However, agents today are not yet truly autonomous, particularly when it comes to handling payments.

What needs to be solved for agents to actually pay for things?

1. Role and Scope of the Agent

Is there a human or business “linked” to this agent? What is the allowable purchase scope? (Which items, from which merchants, for how much?)

There is currently no agreed-upon standard for how a human assigns a role and scope to an agent, nor for how a merchant verifies that role and scope. For example, it’s unclear how a person can designate whether an agent is “attached” to them, what the agent is allowed to do, or how much it is authorized to spend. On the other side, merchants have no consistent way to verify whether they’re interacting with an agent versus a human, and if it is an agent, what permissions or limits have been granted.

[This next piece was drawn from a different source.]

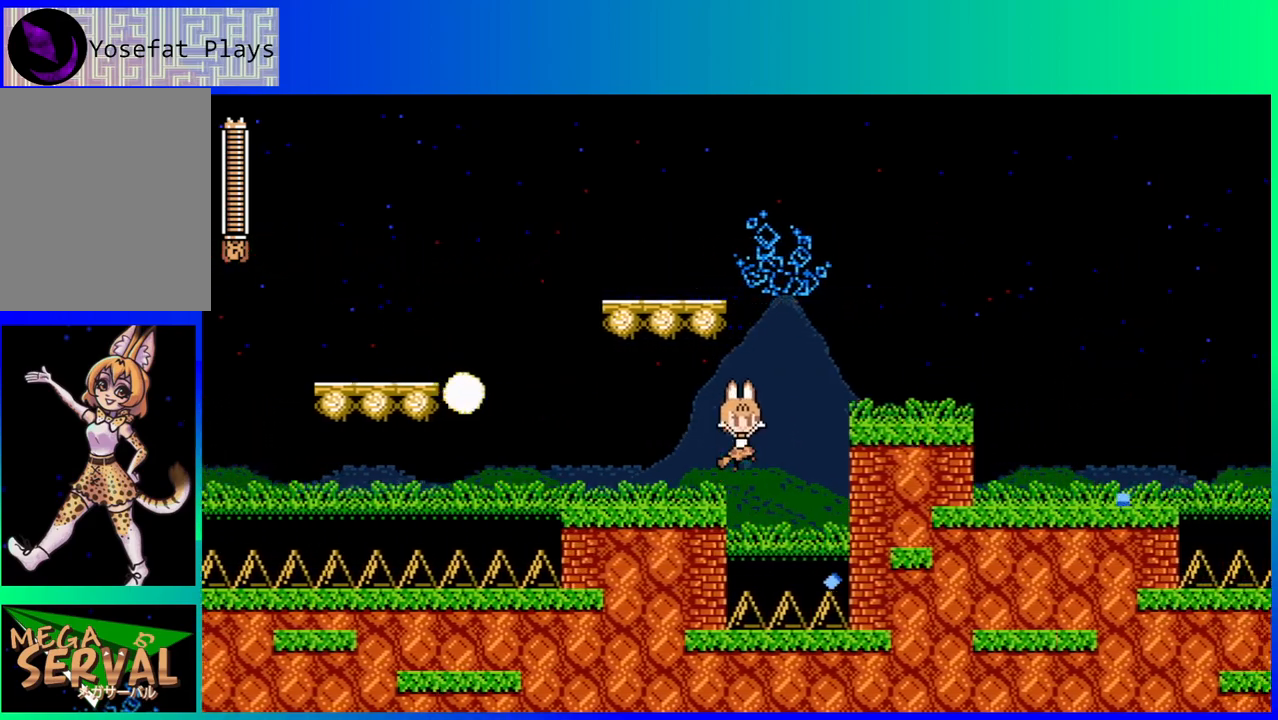
{"buttons": ["DPAD_RIGHT"], "left_stick": "center", "right_stick": "center", "events": [[333, "B", "up"]]}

2. Fraud and KYA (Know Your Agent)

Is this an authorized AI agent?

Scammers stole over $1 trillion globally in 2023. Without sufficient safeguards, that number could grow exponentially with AI. Sardine AI, for instance, has already identified fraud targeting agentic commerce and is actively protecting its clients against increasingly sophisticated techniques, including the use of AI-powered voice modifiers by attackers.

3. Liability

Who is responsible and who bears the cost?

Chargebacks, for example, raise a fundamental question of liability. When a transaction is reversed, someone must absorb the cost. Yet, with an additional party involved in agentic payments (the agent!), allocation of responsibility is unclear.

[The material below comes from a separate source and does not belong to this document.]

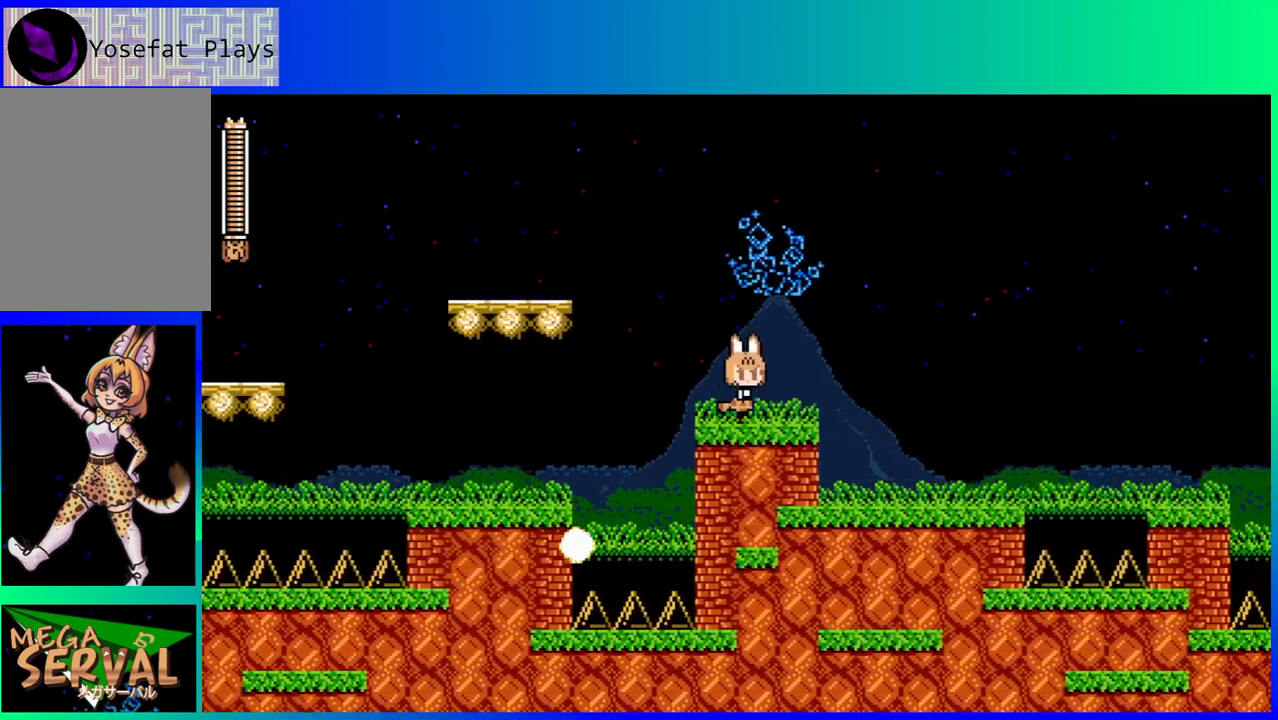
{"buttons": [], "left_stick": "center", "right_stick": "center", "events": [[467, "DPAD_RIGHT", "up"]]}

Agentic commerce opens a myriad of opportunities for new entrants. For example, as AI agents increasingly transact with each other, they may need to execute agent-to-agent payments or micro-transactions for data access. Stablecoins, with their cost-effectiveness and programmable capabilities, could be well-suited for these machine-to-machine transactions.

For a quick preview of exciting companies in the space:

  • Paid.ai is making sure businesses bill accurately to monetize the full value agents deliver.
  • Nekuda is building payment rails designed specifically for AI agents.
  • Payman is arming every AI agent with its own wallet so it can securely move money.

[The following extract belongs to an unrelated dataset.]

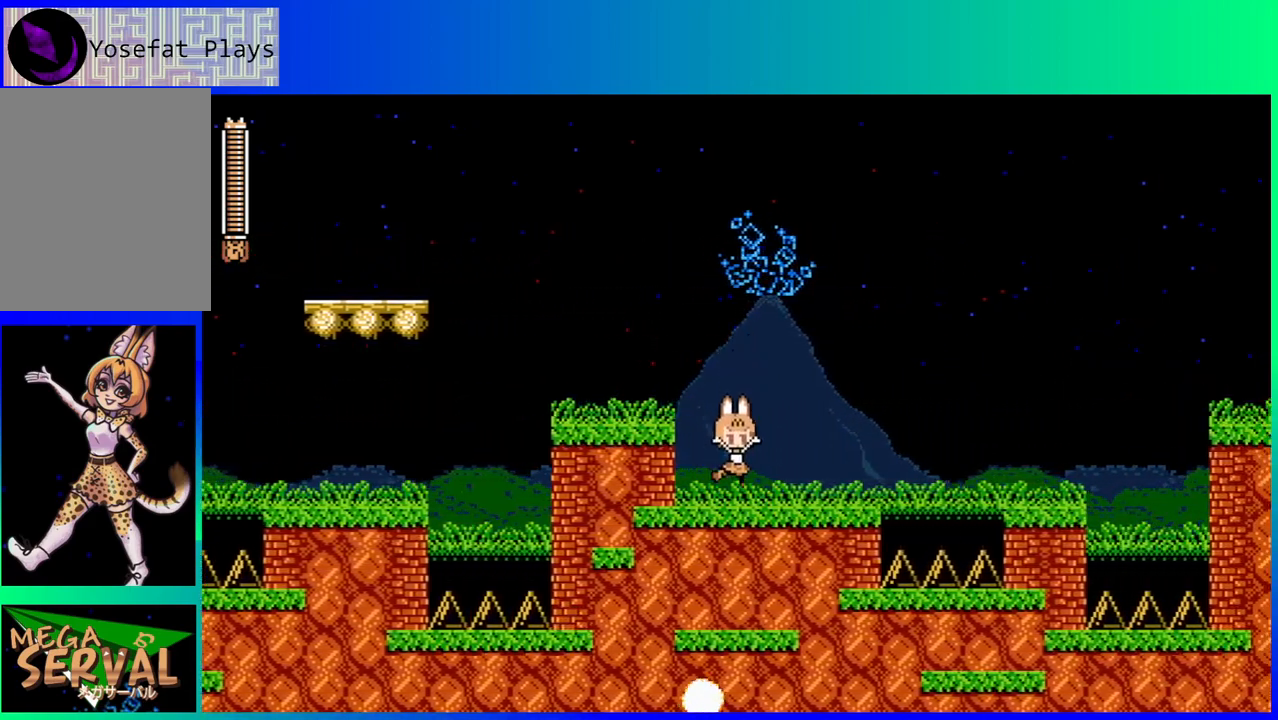
{"buttons": ["B", "DPAD_RIGHT"], "left_stick": "center", "right_stick": "center", "events": [[150, "DPAD_DOWN", "down"], [200, "B", "down"], [217, "DPAD_RIGHT", "down"], [300, "B", "up"], [317, "DPAD_DOWN", "up"], [367, "B", "down"]]}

We’ll follow up soon with a deeper analysis of this rapidly evolving space. If you’re building in this area or have insights to share, we’d love to hear from you.

More from the a16z Fintech Team

On the Wharton FinTech Podcast, a16z partner Melissa Wasser discusses how fintech founders can evaluate M&A opportunities, structure smarter capital strategies, and assess the tradeoffs between equity and debt financing. Listen now »

Financial services are famously human capital-intensive; even at Goldman Sachs there’s still a “Federation” of back office workers sitting in Excel, says a16z general partner David Haber. On TPBN, he argues that much of that work — across legal, compliance, risk assessment, vendor onboarding, and more — should be handled by AI. Watch now »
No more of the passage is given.